== SOURCE DATA
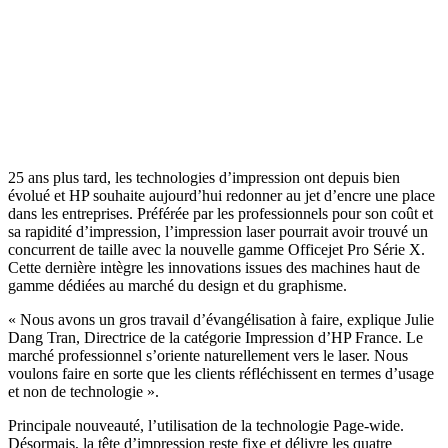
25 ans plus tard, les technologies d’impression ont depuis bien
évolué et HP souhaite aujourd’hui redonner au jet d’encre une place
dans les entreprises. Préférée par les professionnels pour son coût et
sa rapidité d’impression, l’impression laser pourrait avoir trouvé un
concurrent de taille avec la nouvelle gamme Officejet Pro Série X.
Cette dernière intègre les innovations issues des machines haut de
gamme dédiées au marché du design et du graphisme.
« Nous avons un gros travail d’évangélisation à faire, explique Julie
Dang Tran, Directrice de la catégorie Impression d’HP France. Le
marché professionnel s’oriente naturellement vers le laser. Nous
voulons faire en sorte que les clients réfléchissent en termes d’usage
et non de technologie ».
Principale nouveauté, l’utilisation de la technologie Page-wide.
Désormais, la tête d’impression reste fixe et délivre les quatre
====
== SOURCE DATA
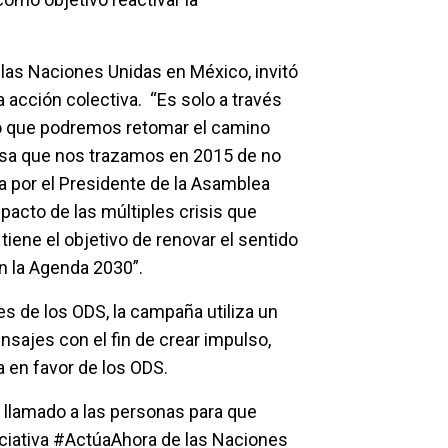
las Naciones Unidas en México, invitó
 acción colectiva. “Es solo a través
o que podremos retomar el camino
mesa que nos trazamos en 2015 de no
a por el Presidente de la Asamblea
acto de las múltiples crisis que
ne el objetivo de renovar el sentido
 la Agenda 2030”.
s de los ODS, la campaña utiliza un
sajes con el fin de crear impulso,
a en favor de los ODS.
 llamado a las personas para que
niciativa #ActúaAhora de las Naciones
====
WHAT YOU WILL DO: Copy out word for word the lines beginning with the one containing "25 ans plus" and continuing through the one containing "Désormais, la tête", with both of those lines included.

ANSWER BOX:
25 ans plus tard, les technologies d’impression ont depuis bien
évolué et HP souhaite aujourd’hui redonner au jet d’encre une place
dans les entreprises. Préférée par les professionnels pour son coût et
sa rapidité d’impression, l’impression laser pourrait avoir trouvé un
concurrent de taille avec la nouvelle gamme Officejet Pro Série X.
Cette dernière intègre les innovations issues des machines haut de
gamme dédiées au marché du design et du graphisme.
« Nous avons un gros travail d’évangélisation à faire, explique Julie
Dang Tran, Directrice de la catégorie Impression d’HP France. Le
marché professionnel s’oriente naturellement vers le laser. Nous
voulons faire en sorte que les clients réfléchissent en termes d’usage
et non de technologie ».
Principale nouveauté, l’utilisation de la technologie Page-wide.
Désormais, la tête d’impression reste fixe et délivre les quatre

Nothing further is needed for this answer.